Wiem czego na pewno nie chcę: ciągłego napięcia i poczucia stresu. Chcę „miękkiego życia” (Soft Life). Do tej pory znałam tylko przysłowiową „orkę” i ciśnięcie nawet wtedy, kiedy mój organizm mówił nie. Dlatego w tym roku wchodzę spokojnie, jest połowa stycznia a moje narzędzie czyli deska nie jest do końca gotowa. W rozliczeniu rocznym to nie ma znaczenia, bo przestoje mogą pojawić się wszędzie.

Wizualną pomoc w osiąganiu celów możesz stworzyć z zamiarem patrzenia na nią wystarczająco dużo razy, po to żeby utrwalić sobie to co chcesz osiągnąć. Najpierw tworzysz a potem traktujesz poglądowo. Znana neurolog Dr Tara Swart zachęca do tego żeby nie tylko patrzeć, ale także wyrażać wdzięczność za manifestacje tych celów czy założeń. Nie każdy może sobie dokładnie wyobrazić, co chce osiągnąć.

Poniżej praktyczny poradnik JAK:
Opisz najważniejsze obszary, w których chcesz dokonać zmian.

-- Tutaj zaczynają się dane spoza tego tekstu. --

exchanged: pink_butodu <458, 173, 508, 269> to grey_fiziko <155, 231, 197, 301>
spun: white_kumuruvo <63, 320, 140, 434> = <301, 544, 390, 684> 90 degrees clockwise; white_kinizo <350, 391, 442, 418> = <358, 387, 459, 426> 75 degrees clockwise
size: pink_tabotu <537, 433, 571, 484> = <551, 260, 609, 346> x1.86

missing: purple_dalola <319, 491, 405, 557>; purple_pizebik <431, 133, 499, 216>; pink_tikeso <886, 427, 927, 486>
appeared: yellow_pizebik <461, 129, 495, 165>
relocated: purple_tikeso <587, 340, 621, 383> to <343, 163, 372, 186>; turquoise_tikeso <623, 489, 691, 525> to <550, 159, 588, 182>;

Mogą to być np.: kariera, relacje, zdrowie, styl życia, rozwój. Następnie, opisz co dokładnie chciałabyś tutaj osiągnąć. Kariera – zmienić stanowisko, zdobyć podwyżkę, zwiększyć sprzedaż. Następnie ustal cele, które są na tyle konkretne, że można je zmierzyć, ale pozostawiające trochę pola do wyobraźni. Czego unikać, przepisywania celów z zeszłego roku, a także braku konkretu, na przykład chcę zrzucić kilka kilo, albo chcę więcej zarabiać. To najlepszy sposób, żeby dać twojemu umysłowi do zrozumienia, że nie wiesz o czym mówisz.
Cele muszą być właściwe dla Ciebie, nie dla męża, nie dla mamy. Mają być zgodne z twoją wizją życia. W ten sposób masz większą możliwość doprowadzenia sprawy do końca. Na przykład nie pisz, że chcesz uczyć się chińskiego, jeśli aktualnie nie jest Ci to do niczego potrzebne, a twoja lista zadań nie ma końca.

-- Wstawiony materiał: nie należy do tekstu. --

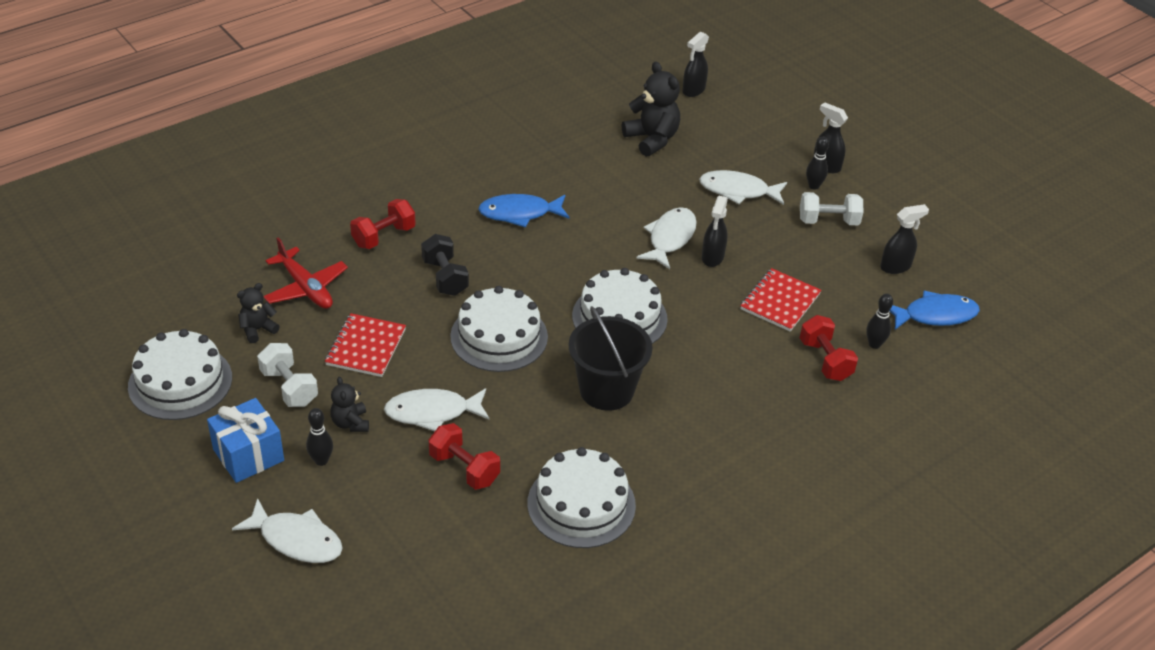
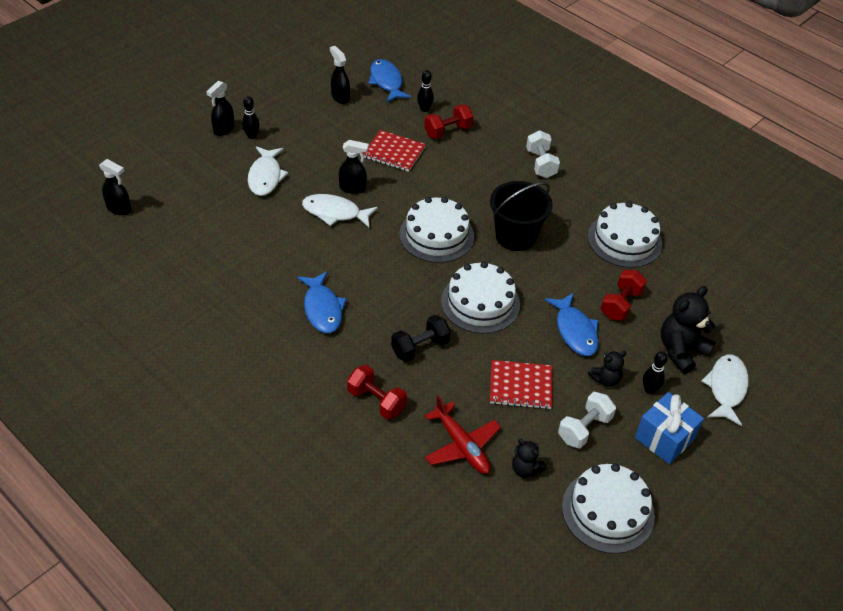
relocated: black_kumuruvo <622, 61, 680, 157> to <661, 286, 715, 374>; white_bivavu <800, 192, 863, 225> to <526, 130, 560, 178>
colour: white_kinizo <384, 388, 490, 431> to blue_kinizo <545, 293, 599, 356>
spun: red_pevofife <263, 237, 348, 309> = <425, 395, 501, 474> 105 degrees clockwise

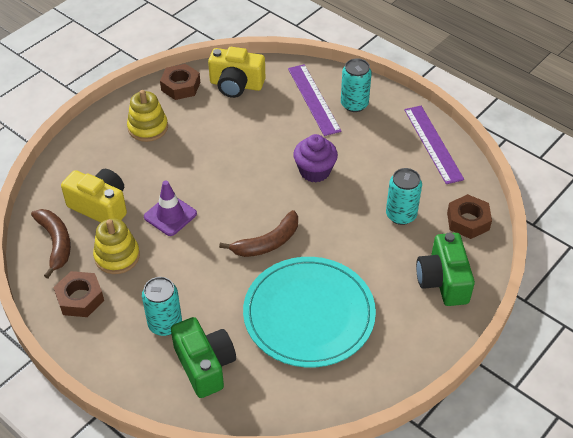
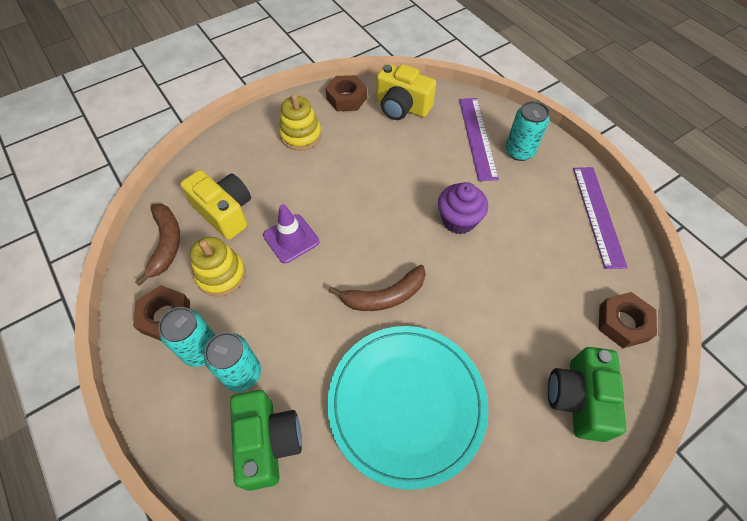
relocated: turquoise_pedutok <386, 168, 422, 225> to <158, 307, 215, 367>

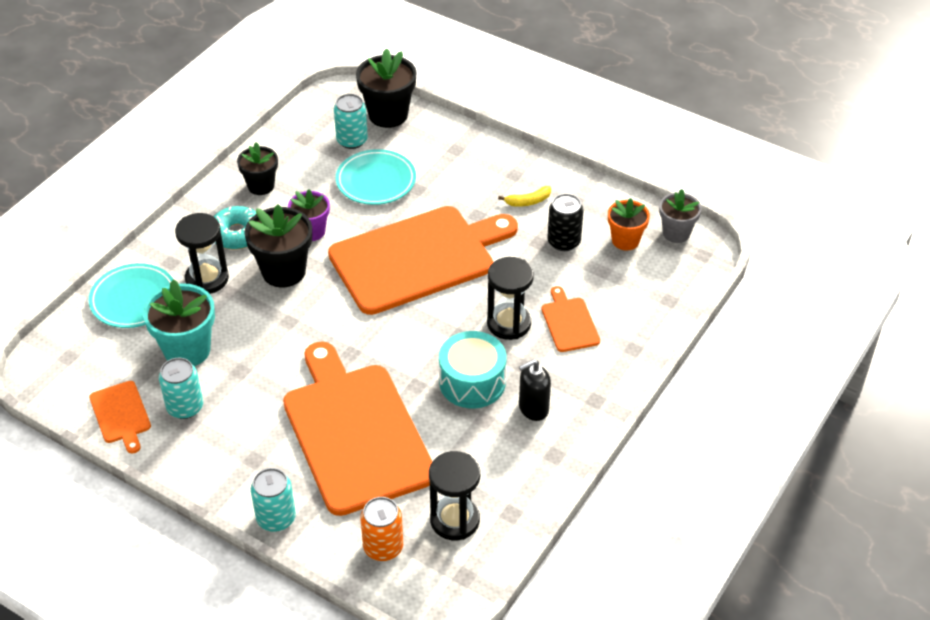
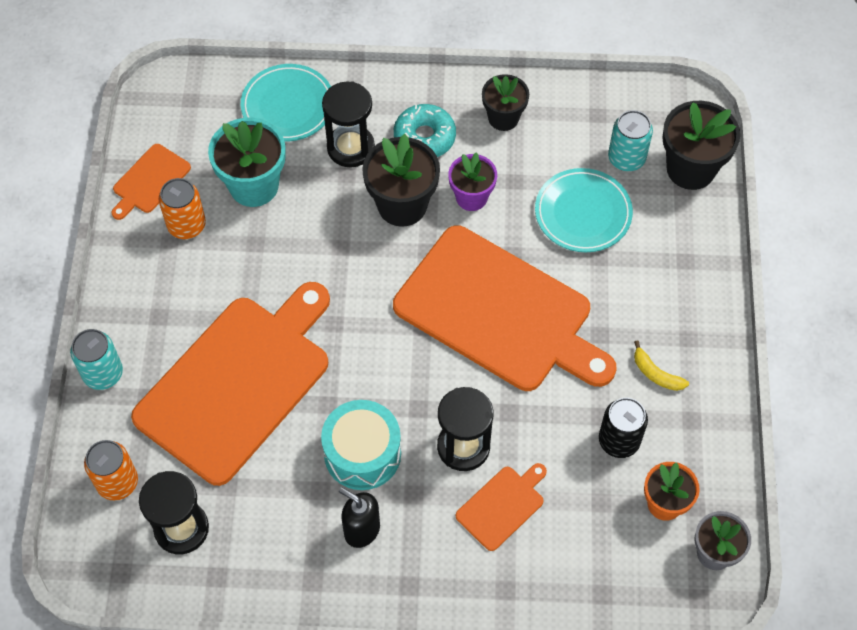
colour: turquoise_pedutok <159, 357, 203, 419> to orange_pedutok <159, 178, 206, 239>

Wybierz swoje medium, pamiętaj że ta Action Board (Vision Board) ma być łatwo dostępna, najlepiej zrobić ją w Canva jeśli wolisz mieć dostęp z komputera lub telefonu. Możesz wydrukować ją i zawiesić w widocznym miejscu. Możesz ją także zrobić ręcznie, wycinając obrazki z magazynów. To jest chyba fajniejsza opcja. Ja robię ją w moim Kalendarzu A4 na samym końcu.
Utwórz najlepszą Vision Board dla Ciebie, z napisami, ze zdjęciami i inspirującymi słowami. Mniej, lub bardziej osobistą. Moja preferencja to mniej zdjęć a więcej porządku, ale dla Ciebie bardziej inspirujące mogą być twoje własne zdjęcia i konkretne miejsca.
Ostatnim krokiem jest dyscyplina, czyli przekształcenie Vision Board w Action Board. Konkretne kroki to np.: patrzenie na Vision Board co najmniej 2 razy dziennie i wyrażanie wdzięczności. Ale to nie wszystko. Najpiękniejsza wizja bez działania nie zadziała. Konkretne kroki, konkretne planowanie, konkretne dni, bez ściemniania samej sobie i bez wymówek.
Jestem ciekawa, czy ty stworzyłaś sobie już taką pomoc wizualną w celach na rok 2025, a szczególnie chciałabym ją zobaczyc pod koniec tego roku, chciałabym zobaczyć co doprowadziłaś do końca, i z czego jesteś dumna.